[Work request]:
All that is needed is a count of the lines in this data that contain the word "only".

(Excerpts from a dataset)
((

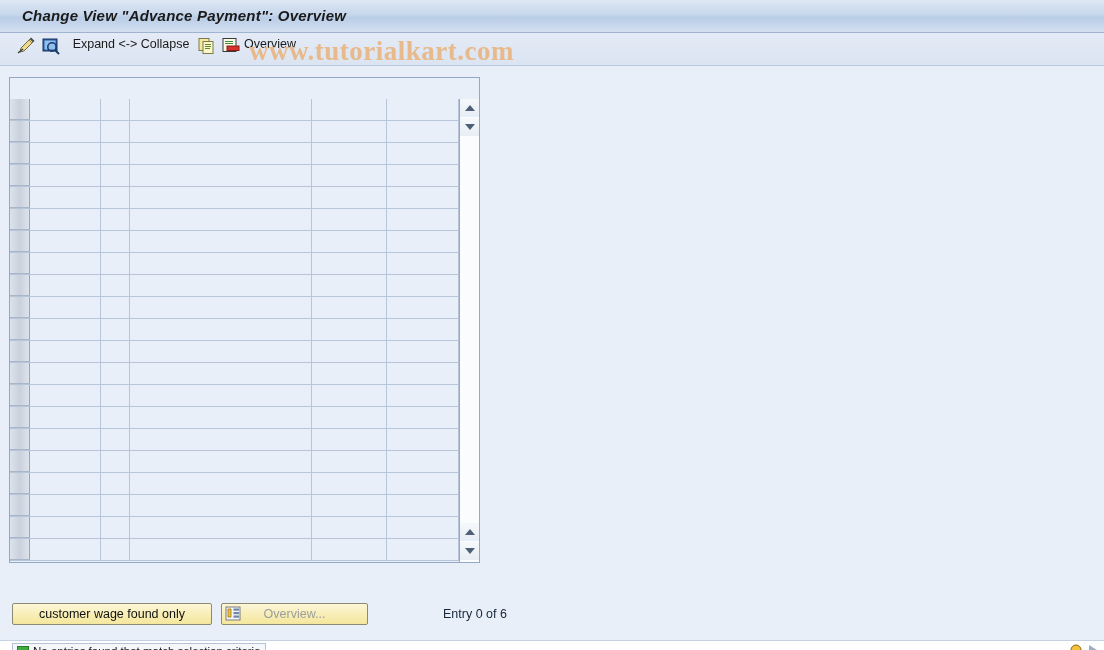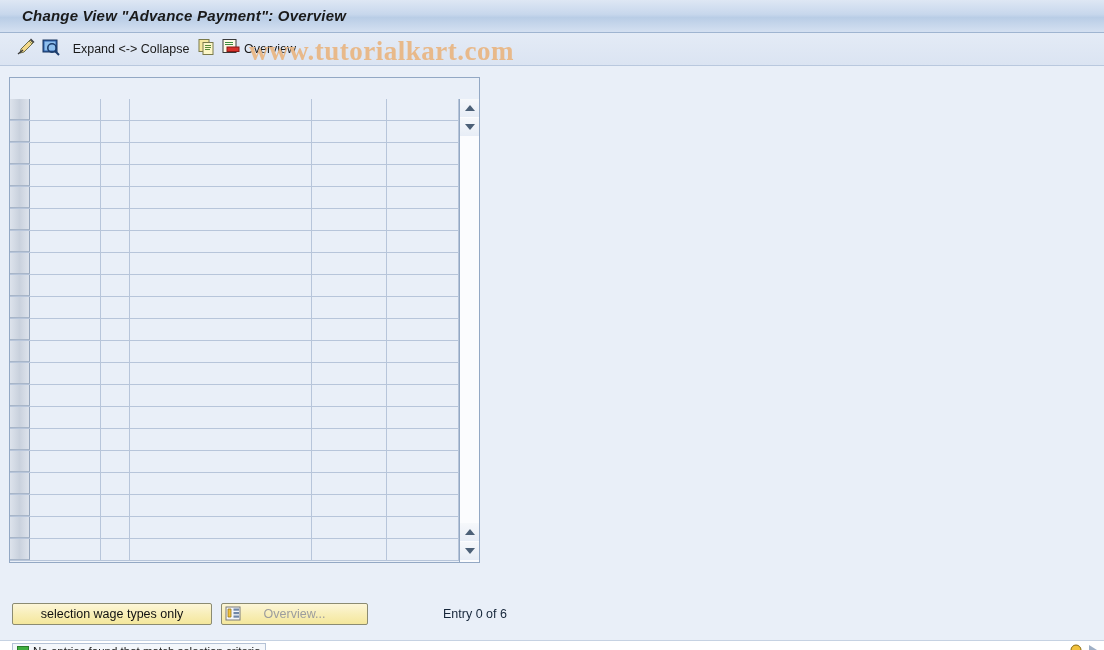--- a/index.html
+++ b/index.html
@@ -44,21 +44,21 @@
     left: 0; top: 33px;
     width: 1104px; height: 33px;
     background: linear-gradient(to bottom, #e4ebf6 0%, #dbe4f2 100%);
     border-bottom: 1px solid #b9c8de;
   }
   .tbitem {
     position: absolute;
     top: 4px;
     height: 24px;
     display: flex;
-    align-items: center;
+    align-items: flex-start;
     justify-content: center;
     cursor: default;
   }
   .tbicon { width: 22px; }
   .tblabel {
     font-size: 12.5px;
     color: #1a1a1a;
     white-space: nowrap;
     padding: 0 3px;
   }
@@ -476,21 +476,21 @@
       <div class="sbtn b1">
           <span class="arrow-up"></span>
         </div>
       <div class="sbtn b2">
           <span class="arrow-down"></span>
         </div>
     </div>
   </div>
 
   <div class="btn" style="left:12px; top:603px; width:200px;">
-    <span>selection wage types only</span>
+    <span>customer wage found only</span>
   </div>
 
   <div class="btn disabled" style="left:221px; top:603px; width:147px; justify-content:center;">
     <span class="bicon">
       <svg width="17" height="16" viewBox="0 0 17 16">
         <rect x="1" y="1" width="14" height="13" fill="#f3f5f8" stroke="#7a7a7a" stroke-width="1"></rect>
         <rect x="8.5" y="2.5" width="5.5" height="2.2" fill="#6f86a6"></rect>
         <rect x="8.5" y="6" width="5.5" height="2.2" fill="#6f86a6"></rect>
         <rect x="8.5" y="9.5" width="5.5" height="2.2" fill="#6f86a6"></rect>
         <path d="M3 3 L6 3 L6 11 L3 11 Z" fill="#f2c23c" stroke="#9a7a18" stroke-width="0.8"></path>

))

[Finished exercise]:
2